Extracted data:
****************
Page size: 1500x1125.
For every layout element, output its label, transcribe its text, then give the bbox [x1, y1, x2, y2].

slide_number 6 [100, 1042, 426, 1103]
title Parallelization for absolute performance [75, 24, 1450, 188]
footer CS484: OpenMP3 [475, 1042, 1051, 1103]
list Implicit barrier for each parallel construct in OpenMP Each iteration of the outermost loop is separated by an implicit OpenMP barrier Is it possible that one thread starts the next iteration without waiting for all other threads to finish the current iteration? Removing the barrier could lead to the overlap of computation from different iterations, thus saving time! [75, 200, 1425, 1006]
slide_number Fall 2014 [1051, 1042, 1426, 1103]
****************
Directions: All entries are to be output exactly as they stand.

Response to the task:
Page size: 1500x1125.
For every layout element, output its label, transcribe its text, then give the bbox [x1, y1, x2, y2].

slide_number 6 [100, 1042, 426, 1103]
title Parallelization for absolute performance [75, 24, 1450, 188]
footer CS484: OpenMP3 [475, 1042, 1051, 1103]
list Implicit barrier for each parallel construct in OpenMP Each iteration of the outermost loop is separated by an implicit OpenMP barrier Is it possible that one thread starts the next iteration without waiting for all other threads to finish the current iteration? Removing the barrier could lead to the overlap of computation from different iterations, thus saving time! [75, 200, 1425, 1006]
slide_number Fall 2014 [1051, 1042, 1426, 1103]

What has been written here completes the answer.